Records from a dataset

——

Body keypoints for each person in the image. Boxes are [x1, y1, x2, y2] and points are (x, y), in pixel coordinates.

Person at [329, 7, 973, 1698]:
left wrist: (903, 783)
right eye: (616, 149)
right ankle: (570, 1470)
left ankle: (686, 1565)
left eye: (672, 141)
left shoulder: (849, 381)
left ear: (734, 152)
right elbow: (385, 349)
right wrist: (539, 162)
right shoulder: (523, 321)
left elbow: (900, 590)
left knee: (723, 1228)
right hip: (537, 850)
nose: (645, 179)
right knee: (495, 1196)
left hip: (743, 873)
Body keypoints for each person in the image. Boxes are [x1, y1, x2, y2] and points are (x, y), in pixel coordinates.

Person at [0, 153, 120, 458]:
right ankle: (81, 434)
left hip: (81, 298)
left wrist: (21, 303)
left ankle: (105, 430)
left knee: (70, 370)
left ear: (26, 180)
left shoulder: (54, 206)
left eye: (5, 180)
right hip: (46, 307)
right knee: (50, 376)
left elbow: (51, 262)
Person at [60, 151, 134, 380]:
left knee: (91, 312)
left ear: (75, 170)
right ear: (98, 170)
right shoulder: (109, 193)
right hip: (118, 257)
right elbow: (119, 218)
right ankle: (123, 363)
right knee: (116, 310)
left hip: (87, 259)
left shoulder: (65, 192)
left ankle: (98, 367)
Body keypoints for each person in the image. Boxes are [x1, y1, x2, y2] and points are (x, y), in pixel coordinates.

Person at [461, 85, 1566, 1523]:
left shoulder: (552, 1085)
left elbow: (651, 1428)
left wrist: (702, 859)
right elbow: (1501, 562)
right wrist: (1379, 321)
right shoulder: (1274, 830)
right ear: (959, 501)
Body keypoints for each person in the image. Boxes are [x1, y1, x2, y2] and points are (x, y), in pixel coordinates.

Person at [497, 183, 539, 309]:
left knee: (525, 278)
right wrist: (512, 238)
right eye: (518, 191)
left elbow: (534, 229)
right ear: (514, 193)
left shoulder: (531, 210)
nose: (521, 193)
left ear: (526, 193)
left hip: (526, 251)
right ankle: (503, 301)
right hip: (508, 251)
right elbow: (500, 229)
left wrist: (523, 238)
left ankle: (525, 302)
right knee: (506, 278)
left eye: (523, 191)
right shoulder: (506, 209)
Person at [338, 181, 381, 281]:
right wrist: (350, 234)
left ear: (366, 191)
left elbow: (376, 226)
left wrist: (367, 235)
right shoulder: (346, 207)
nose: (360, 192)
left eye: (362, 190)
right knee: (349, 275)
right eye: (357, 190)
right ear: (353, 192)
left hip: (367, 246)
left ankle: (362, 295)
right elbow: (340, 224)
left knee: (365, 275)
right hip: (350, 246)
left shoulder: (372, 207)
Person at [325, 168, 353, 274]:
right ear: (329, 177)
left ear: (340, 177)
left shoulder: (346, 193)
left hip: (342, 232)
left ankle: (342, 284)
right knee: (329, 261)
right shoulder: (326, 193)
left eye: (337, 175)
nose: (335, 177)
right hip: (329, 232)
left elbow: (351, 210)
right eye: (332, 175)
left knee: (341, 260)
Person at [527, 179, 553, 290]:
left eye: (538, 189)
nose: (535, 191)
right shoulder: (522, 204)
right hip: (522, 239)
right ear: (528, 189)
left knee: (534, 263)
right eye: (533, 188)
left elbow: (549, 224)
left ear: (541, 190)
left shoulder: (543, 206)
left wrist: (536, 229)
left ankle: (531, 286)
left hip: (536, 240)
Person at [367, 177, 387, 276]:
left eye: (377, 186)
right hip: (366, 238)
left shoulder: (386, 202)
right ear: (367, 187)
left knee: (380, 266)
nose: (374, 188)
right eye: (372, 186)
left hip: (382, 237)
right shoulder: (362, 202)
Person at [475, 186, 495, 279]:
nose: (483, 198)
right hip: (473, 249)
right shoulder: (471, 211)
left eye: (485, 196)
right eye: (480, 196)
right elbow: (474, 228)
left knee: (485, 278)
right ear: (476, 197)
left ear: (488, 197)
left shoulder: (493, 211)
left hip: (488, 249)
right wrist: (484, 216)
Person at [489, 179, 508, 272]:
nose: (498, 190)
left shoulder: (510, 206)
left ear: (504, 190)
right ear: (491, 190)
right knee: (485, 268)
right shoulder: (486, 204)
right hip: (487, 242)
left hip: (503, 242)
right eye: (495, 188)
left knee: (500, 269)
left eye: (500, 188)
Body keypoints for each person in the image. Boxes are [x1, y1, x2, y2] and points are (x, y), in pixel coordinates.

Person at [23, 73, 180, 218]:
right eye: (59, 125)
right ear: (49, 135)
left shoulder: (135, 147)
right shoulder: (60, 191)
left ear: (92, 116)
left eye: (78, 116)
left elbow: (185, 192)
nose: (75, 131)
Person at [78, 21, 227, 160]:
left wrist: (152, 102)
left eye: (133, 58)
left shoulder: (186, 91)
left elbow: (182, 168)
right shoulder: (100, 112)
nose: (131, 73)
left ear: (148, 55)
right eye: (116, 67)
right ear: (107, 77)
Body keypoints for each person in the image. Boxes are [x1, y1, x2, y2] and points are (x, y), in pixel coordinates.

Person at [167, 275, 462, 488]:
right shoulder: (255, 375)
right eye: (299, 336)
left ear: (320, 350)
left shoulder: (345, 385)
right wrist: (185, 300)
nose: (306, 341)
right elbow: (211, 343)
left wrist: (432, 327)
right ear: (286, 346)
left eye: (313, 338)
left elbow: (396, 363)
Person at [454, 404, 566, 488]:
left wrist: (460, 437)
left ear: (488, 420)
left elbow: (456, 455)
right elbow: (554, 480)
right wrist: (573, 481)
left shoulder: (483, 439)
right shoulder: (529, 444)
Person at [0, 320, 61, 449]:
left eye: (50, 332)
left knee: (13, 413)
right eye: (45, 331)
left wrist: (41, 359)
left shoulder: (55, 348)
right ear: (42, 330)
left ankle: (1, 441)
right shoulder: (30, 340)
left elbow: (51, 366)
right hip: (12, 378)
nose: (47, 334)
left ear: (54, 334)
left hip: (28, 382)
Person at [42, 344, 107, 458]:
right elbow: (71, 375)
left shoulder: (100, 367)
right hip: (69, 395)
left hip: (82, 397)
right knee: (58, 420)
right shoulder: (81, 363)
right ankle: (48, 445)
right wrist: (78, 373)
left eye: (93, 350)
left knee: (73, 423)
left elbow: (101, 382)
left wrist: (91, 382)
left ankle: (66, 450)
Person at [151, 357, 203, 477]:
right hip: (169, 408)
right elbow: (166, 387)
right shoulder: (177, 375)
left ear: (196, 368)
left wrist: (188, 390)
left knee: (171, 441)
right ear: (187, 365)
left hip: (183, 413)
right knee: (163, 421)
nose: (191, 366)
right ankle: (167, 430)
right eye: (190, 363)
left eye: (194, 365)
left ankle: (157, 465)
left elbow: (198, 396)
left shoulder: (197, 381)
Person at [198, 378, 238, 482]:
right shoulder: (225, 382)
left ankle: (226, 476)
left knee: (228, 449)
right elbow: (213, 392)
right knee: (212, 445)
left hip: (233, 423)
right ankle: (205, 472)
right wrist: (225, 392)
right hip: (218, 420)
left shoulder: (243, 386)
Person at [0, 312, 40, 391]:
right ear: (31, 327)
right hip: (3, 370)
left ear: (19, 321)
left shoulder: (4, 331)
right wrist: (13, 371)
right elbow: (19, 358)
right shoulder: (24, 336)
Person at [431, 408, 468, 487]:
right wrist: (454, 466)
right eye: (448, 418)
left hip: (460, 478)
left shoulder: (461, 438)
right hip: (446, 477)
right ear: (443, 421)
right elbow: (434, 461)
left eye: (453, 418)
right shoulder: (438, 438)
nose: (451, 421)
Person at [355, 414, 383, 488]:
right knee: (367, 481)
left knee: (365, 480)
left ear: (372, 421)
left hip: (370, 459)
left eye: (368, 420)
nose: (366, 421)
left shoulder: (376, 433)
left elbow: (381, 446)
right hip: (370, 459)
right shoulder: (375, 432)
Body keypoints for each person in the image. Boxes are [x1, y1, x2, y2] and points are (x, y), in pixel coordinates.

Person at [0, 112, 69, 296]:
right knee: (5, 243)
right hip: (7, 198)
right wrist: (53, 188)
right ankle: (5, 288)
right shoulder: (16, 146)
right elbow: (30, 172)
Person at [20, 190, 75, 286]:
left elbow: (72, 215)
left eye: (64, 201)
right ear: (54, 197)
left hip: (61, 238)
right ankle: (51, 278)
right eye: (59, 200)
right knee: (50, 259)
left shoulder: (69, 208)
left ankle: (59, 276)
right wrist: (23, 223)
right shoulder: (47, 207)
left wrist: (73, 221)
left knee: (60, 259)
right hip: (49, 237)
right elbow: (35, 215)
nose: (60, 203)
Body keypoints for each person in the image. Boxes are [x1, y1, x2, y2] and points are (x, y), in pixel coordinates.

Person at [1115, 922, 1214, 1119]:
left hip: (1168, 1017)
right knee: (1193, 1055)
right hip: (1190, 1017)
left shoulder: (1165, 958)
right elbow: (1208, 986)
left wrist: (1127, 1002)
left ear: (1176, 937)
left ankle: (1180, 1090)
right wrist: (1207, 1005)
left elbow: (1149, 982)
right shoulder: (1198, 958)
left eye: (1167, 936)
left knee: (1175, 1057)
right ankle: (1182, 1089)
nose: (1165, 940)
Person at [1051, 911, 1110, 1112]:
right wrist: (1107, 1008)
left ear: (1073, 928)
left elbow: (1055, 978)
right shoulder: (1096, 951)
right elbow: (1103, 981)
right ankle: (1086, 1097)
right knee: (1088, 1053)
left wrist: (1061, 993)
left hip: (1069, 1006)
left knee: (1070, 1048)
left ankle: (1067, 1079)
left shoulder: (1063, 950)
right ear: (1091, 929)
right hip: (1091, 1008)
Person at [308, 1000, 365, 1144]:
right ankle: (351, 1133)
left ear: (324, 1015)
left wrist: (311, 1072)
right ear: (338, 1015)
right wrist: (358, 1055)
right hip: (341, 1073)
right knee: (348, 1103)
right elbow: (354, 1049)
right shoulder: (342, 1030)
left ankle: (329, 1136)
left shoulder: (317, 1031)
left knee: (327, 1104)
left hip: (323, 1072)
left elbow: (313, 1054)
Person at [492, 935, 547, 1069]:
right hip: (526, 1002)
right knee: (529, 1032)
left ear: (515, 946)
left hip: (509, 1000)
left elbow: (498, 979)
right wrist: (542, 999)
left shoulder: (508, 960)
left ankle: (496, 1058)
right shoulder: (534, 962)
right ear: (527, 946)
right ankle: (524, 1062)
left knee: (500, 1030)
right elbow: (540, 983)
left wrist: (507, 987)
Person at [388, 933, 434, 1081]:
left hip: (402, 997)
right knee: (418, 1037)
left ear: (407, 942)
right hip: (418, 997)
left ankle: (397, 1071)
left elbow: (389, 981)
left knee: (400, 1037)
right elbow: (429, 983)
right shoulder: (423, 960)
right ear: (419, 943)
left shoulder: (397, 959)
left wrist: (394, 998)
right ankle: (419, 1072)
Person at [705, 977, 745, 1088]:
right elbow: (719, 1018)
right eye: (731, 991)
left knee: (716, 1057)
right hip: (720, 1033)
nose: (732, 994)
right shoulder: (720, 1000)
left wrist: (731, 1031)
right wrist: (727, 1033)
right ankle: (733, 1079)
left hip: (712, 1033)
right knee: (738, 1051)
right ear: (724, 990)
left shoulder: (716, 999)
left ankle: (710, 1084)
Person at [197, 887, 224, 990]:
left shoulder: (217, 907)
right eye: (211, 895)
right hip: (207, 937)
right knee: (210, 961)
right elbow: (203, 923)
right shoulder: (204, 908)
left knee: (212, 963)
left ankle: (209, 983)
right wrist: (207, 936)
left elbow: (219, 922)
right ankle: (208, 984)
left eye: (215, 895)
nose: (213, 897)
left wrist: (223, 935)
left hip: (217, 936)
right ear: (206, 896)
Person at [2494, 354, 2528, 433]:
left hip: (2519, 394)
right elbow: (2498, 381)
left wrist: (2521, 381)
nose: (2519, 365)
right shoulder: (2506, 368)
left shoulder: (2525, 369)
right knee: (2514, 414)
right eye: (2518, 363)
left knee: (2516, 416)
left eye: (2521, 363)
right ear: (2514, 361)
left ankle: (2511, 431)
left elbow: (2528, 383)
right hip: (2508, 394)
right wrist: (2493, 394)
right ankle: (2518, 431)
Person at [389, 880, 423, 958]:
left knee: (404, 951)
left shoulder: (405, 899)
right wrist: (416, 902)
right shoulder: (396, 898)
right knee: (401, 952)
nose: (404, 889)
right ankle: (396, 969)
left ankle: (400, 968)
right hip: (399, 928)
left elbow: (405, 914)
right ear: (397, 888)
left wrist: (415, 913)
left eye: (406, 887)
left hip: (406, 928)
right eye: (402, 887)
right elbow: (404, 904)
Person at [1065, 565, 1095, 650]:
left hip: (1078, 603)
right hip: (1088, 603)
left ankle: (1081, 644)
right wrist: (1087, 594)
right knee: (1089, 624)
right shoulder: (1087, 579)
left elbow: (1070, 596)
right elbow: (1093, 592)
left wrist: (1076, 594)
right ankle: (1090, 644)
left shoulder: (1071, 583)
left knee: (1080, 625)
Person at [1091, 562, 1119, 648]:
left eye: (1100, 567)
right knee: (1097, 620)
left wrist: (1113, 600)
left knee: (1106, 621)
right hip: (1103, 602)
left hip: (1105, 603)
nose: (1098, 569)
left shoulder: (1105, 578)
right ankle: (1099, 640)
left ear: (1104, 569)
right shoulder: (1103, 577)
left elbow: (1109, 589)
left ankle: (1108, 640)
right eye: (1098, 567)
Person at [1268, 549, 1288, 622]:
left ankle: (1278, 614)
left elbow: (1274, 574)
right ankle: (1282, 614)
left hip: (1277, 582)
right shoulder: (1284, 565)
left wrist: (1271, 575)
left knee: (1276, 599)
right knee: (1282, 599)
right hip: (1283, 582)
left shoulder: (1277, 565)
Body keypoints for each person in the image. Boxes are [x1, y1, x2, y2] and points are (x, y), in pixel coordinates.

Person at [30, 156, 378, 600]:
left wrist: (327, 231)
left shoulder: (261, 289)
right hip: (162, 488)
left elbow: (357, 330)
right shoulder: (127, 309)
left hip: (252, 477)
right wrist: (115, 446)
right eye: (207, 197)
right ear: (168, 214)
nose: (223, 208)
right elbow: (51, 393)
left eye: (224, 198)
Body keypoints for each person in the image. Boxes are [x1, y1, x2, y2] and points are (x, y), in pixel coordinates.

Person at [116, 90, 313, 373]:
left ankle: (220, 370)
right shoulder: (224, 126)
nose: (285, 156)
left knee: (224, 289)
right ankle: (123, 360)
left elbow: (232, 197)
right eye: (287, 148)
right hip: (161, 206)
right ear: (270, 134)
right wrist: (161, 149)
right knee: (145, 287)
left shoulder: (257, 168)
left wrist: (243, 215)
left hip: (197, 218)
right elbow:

——

_Task objective_
Look through the entries above and quote exactly the lines from the line with "left eye: (78, 116)" to the line with "right wrist: (78, 373)", counting both of those lines.

_Response for this exercise_
left eye: (78, 116)
left elbow: (185, 192)
nose: (75, 131)
Person at [78, 21, 227, 160]:
left wrist: (152, 102)
left eye: (133, 58)
left shoulder: (186, 91)
left elbow: (182, 168)
right shoulder: (100, 112)
nose: (131, 73)
left ear: (148, 55)
right eye: (116, 67)
right ear: (107, 77)
Body keypoints for each person in the image. Boxes are [x1, y1, x2, y2] and points are (x, y), in pixel coordinates.

Person at [167, 275, 462, 488]:
right shoulder: (255, 375)
right eye: (299, 336)
left ear: (320, 350)
left shoulder: (345, 385)
right wrist: (185, 300)
nose: (306, 341)
right elbow: (211, 343)
left wrist: (432, 327)
right ear: (286, 346)
left eye: (313, 338)
left elbow: (396, 363)
Person at [454, 404, 566, 488]:
left wrist: (460, 437)
left ear: (488, 420)
left elbow: (456, 455)
right elbow: (554, 480)
right wrist: (573, 481)
left shoulder: (483, 439)
right shoulder: (529, 444)
Person at [0, 320, 61, 449]:
left eye: (50, 332)
left knee: (13, 413)
right eye: (45, 331)
left wrist: (41, 359)
left shoulder: (55, 348)
right ear: (42, 330)
left ankle: (1, 441)
right shoulder: (30, 340)
left elbow: (51, 366)
right hip: (12, 378)
nose: (47, 334)
left ear: (54, 334)
left hip: (28, 382)
Person at [42, 344, 107, 458]:
right elbow: (71, 375)
left shoulder: (100, 367)
right hip: (69, 395)
left hip: (82, 397)
right knee: (58, 420)
right shoulder: (81, 363)
right ankle: (48, 445)
right wrist: (78, 373)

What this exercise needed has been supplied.